Crocker & Brewster (1818-1876) was a leading publishing house in Boston, Massachusetts, during its 58-year existence. The business was located at today's 173–175 Washington Street for nearly half a century; in 1864 it moved to the adjoining building, where it remained until the firm's dissolution.

== History ==
=== Foundation and early years ===
The firm was founded by Uriel Crocker and Osmyn Brewster, with the participation of their earlier employer, Samuel Turell Armstrong, later mayor of Boston and acting governor of the Commonwealth.

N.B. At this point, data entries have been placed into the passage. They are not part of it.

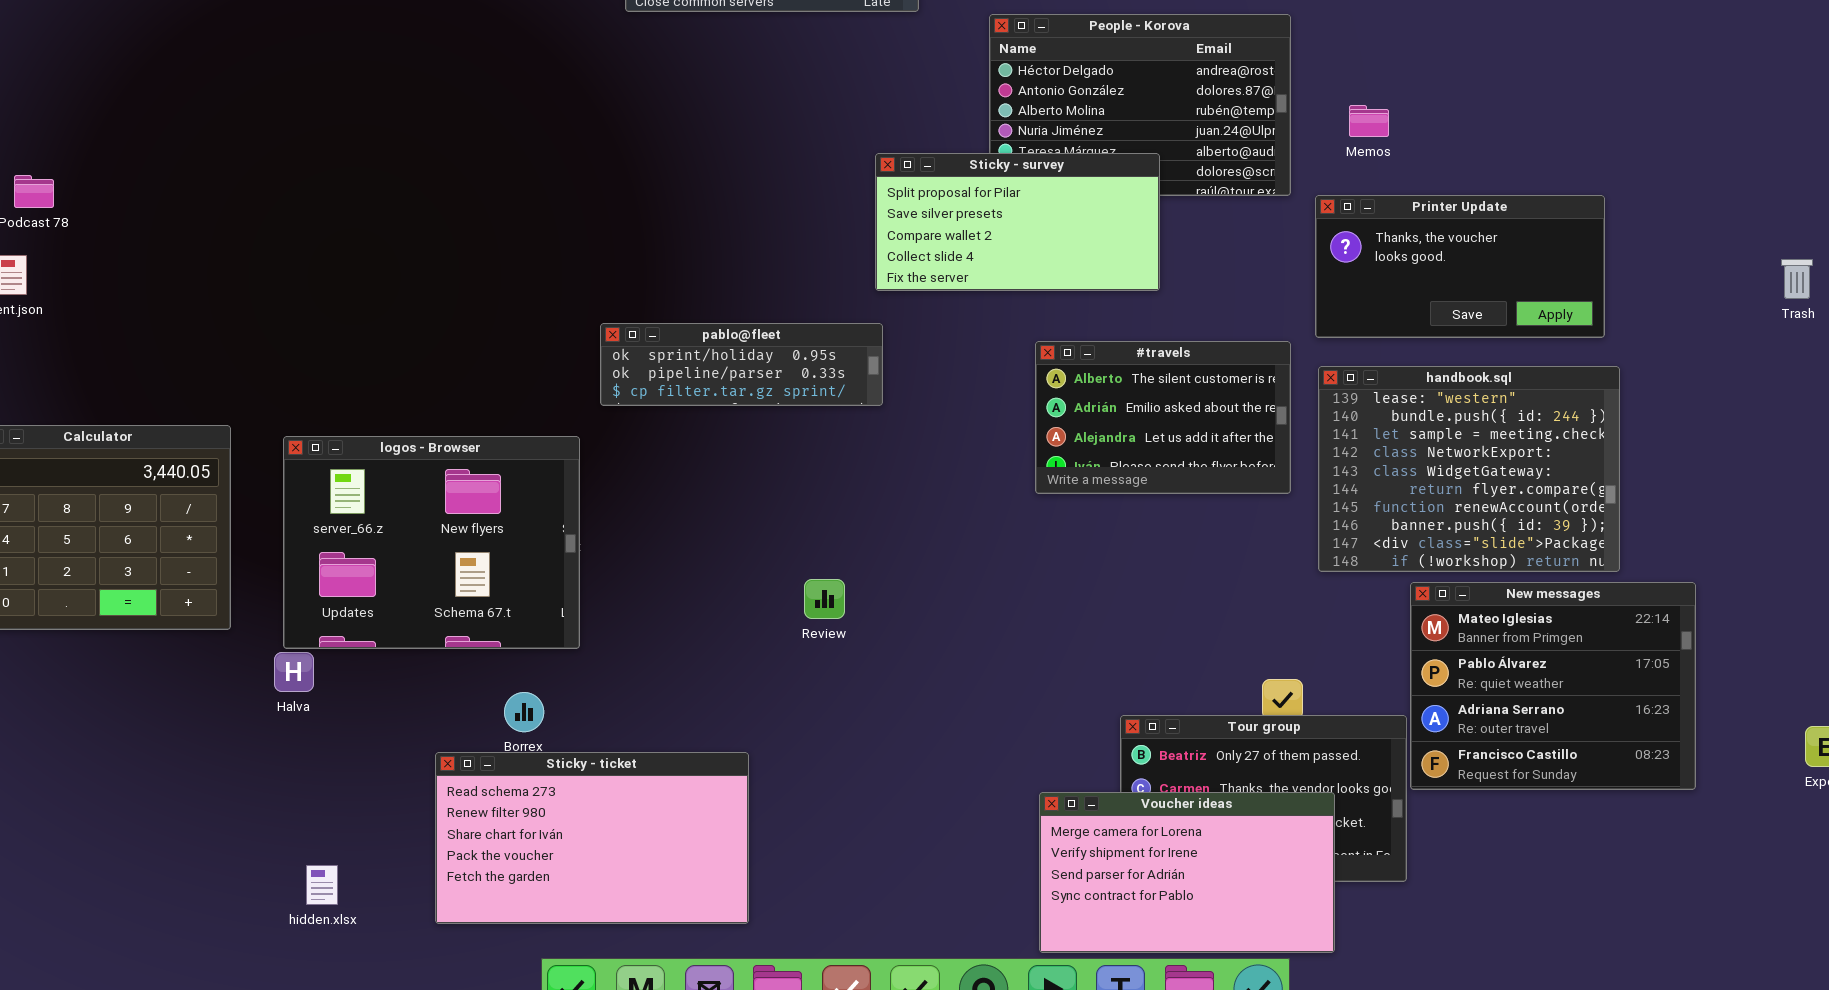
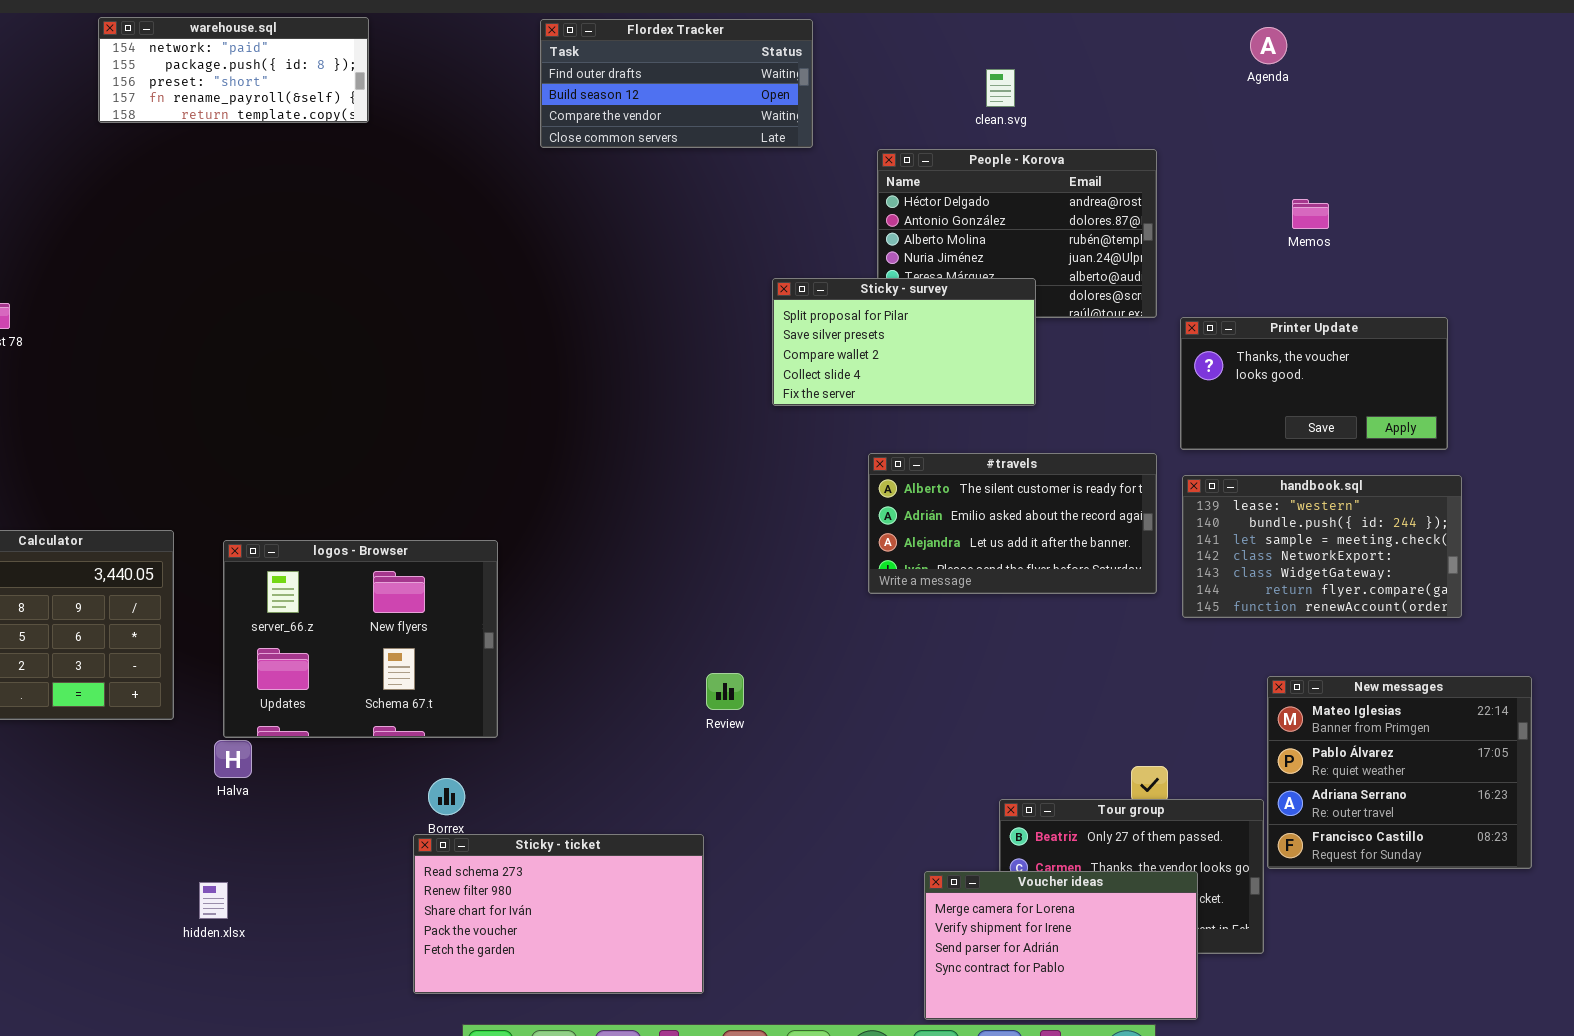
Memos: [1349,105,1389,137] -> [1292,199,1329,229], moved
pablo@fleet: [600,323,883,406] -> none, closed
#travels: [1035,341,1291,494] -> [868,453,1157,594], resized
handbook.sql: [1318,366,1620,572] -> [1182,475,1462,618], resized
Sticky - ticket: [435,752,749,924] -> [413,834,704,994], moved
hidden.xlsx: [306,865,338,905] -> [199,882,228,919], moved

In 1815, Crocker was made foreman of Armstrong's printing office, and in 1818 was, with his fellow-apprentice, Brewster, taken into partnership with Armstrong. The trio agreed that the bookstore would be named for Mr. Armstrong and the printing office for Crocker & Brewster.

In 1821 a branch of the business was established in New York City. Five years later, it was sold to Daniel Appleton and Jonathan Leavitt, becoming the foundation of the firm, D. Appleton & Sons.

=== Crocker & Brewster ===
After 1825, the entire business was carried on under the name of Crocker & Brewster, although Armstrong continued to be a member of the firm until 1840. The printing office was then in Mr. Crocker's charge and the bookstore in Mr. Brewster's. The firm thrived with strong sales until 1876, when it relinquished its active publishing business to H. O. Houghton and Company, which purchased its stereotype plates, copyrights, and book stock. H. O. Houghton later became Houghton Mifflin. The partnership between Armstrong, Crocker, and Brewster was not dissolved until Crocker's death in 1887.

==Publications==
The firm published mainly standards and educational works, including Scott's Family Bible in six royal octavo volumes, the first large work stereotyped in the United States.

Over 150 items printed by Crocker & Brewster are in the collection of the Boston Athenaeum.